- As a principal member of the team, you will be the authority on SRE subject matter. This includes but is not limited to SLI/SLO development, error budgets, eliminating toil, and automation.
- You will lead cross-company projects and help set the roadmap for the team in collaboration with the Director of Site Reliability Engineering.
- You will mentor other engineers within the team and across Hinge in best practices regarding Kubernetes, microservices, production readiness, and others.
- You will be sharing ownership of the Production environment with the rest of the SRE team. You will work closely with the product developers and other engineering departments to help deploy their work in a safe and reliable manner.
- You will build tools to make our infrastructure more consistent, more reliable, more observable, and require less manual intervention. We are currently rebuilding our infrastructure in Terraform and Ansible. This work will continue in 2021 to include global expansion.
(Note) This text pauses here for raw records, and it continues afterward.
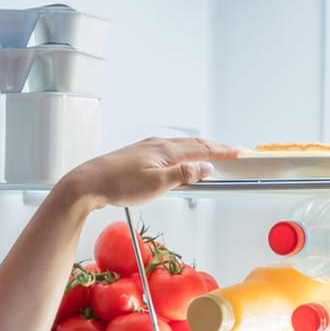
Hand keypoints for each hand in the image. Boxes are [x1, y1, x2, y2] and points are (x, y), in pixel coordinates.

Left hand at [53, 137, 242, 212]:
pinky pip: (170, 151)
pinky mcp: (139, 155)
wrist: (89, 183)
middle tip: (233, 153)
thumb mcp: (157, 184)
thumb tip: (206, 168)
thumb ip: (183, 176)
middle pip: (194, 145)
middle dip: (216, 148)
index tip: (240, 153)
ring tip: (212, 156)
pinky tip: (180, 162)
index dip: (223, 152)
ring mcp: (148, 148)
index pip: (203, 150)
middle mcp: (159, 145)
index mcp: (167, 151)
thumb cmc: (119, 184)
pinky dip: (184, 154)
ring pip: (182, 147)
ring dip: (200, 150)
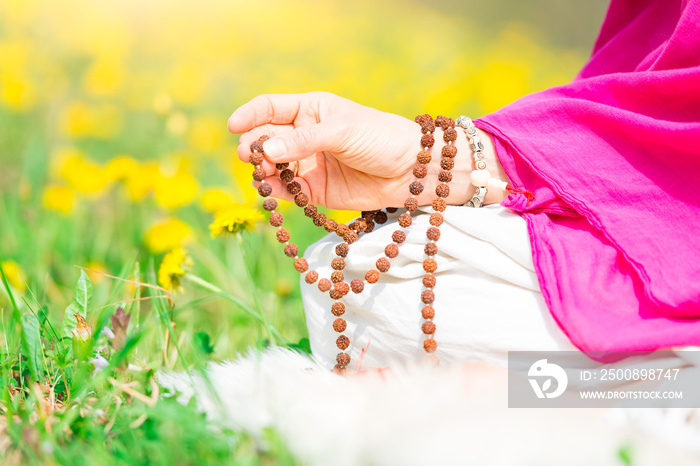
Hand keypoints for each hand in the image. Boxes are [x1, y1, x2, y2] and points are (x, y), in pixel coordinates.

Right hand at [228, 92, 504, 209]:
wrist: (413, 171)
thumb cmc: (382, 137)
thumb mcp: (342, 130)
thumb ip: (303, 141)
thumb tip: (265, 150)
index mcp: (311, 110)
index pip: (270, 107)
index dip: (249, 115)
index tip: (233, 127)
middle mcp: (305, 136)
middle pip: (266, 139)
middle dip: (256, 147)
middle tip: (254, 158)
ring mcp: (308, 164)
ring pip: (273, 167)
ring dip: (263, 171)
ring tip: (263, 175)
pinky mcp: (315, 191)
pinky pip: (288, 192)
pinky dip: (278, 193)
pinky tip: (273, 192)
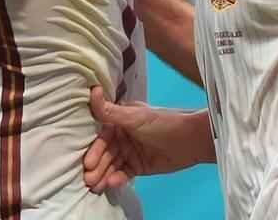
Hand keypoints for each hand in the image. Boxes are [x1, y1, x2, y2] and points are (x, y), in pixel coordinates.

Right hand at [83, 86, 210, 191]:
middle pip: (105, 153)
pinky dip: (117, 178)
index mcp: (120, 121)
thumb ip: (111, 111)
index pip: (102, 137)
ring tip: (95, 186)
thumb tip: (93, 91)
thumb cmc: (164, 122)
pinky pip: (123, 173)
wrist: (191, 140)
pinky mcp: (138, 166)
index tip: (87, 162)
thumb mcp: (135, 116)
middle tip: (88, 178)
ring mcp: (130, 152)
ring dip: (103, 175)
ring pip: (112, 165)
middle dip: (97, 166)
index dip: (94, 150)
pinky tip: (111, 183)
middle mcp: (123, 136)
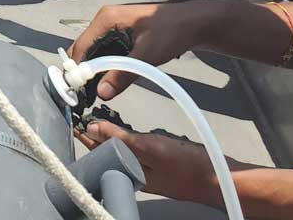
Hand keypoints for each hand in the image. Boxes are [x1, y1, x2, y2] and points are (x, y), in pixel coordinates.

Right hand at [69, 1, 205, 100]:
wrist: (193, 24)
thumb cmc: (170, 33)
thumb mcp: (147, 55)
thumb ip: (123, 74)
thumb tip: (101, 94)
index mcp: (106, 19)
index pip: (82, 46)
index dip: (77, 69)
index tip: (76, 92)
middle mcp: (104, 21)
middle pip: (84, 49)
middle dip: (82, 72)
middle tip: (84, 96)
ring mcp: (112, 27)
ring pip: (94, 52)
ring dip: (93, 71)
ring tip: (92, 94)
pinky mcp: (120, 35)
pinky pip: (105, 52)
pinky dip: (103, 67)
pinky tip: (106, 83)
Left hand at [77, 119, 239, 206]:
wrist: (220, 179)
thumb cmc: (185, 166)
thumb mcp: (149, 149)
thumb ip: (120, 139)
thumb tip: (92, 128)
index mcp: (128, 171)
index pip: (99, 151)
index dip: (86, 135)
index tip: (73, 118)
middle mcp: (135, 172)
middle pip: (108, 151)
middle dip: (94, 134)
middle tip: (82, 113)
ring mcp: (148, 169)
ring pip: (121, 150)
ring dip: (109, 135)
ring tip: (97, 118)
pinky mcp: (160, 164)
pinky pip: (137, 150)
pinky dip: (128, 138)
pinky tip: (125, 129)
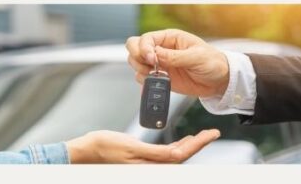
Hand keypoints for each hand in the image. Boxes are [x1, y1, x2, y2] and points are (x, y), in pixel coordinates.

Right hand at [66, 129, 220, 163]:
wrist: (88, 150)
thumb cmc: (106, 147)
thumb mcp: (132, 147)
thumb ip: (156, 153)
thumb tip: (178, 156)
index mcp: (152, 167)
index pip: (182, 156)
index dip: (199, 144)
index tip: (212, 134)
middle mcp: (152, 168)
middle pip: (182, 157)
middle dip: (198, 145)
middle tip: (211, 133)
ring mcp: (148, 165)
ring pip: (176, 157)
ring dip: (189, 146)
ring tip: (201, 136)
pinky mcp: (144, 160)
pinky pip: (166, 156)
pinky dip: (177, 148)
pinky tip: (182, 142)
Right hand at [126, 29, 228, 97]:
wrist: (220, 81)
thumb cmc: (213, 62)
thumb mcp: (196, 57)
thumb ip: (175, 56)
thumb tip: (156, 54)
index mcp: (169, 38)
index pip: (146, 38)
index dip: (144, 48)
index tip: (152, 59)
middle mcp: (161, 49)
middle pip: (134, 47)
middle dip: (137, 57)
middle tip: (149, 66)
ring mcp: (159, 63)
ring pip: (136, 63)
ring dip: (141, 70)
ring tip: (156, 76)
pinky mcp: (161, 77)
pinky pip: (143, 78)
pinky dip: (146, 82)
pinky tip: (158, 83)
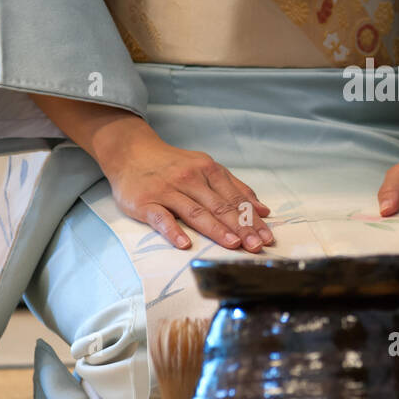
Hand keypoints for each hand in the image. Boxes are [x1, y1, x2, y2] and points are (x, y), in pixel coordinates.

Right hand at [28, 95, 271, 251]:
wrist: (131, 152)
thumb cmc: (173, 165)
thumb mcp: (206, 167)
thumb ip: (234, 187)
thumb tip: (263, 210)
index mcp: (208, 170)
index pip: (235, 198)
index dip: (252, 219)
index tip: (267, 237)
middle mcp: (190, 179)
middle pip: (220, 206)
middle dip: (241, 227)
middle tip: (257, 246)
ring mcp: (167, 190)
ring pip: (195, 212)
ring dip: (216, 229)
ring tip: (234, 244)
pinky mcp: (145, 202)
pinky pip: (161, 218)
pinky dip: (173, 231)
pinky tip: (185, 244)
- Join the 24x7 on-call rotation for the production infrastructure. The rotation will be one week tours rotated amongst 4-5 (including yourself) SREs (we plan to grow and spread this out further in 2020)
What We’re Looking For:
- 7+ years of experience with Linux systems administration.
- 7+ years coding experience (can run alongside the above SA timeline).
- Extensive experience with AWS.
- Deep database knowledge is a plus, we are in need of a guru in this area.
- Understanding of SRE processes, SLI vs SLO vs SLA, how to define and live by an error budget, etc.
- Coding experience in Go, Bash, or Python (the SRE team uses mostly Go and Bash).
- Experience as a member of 24/7 on-call rotation.
- 2+ years of Docker/Kubernetes experience.
- The ability to automate your tasks in Bash or Go.
- Terraform is optional, but a strong plus.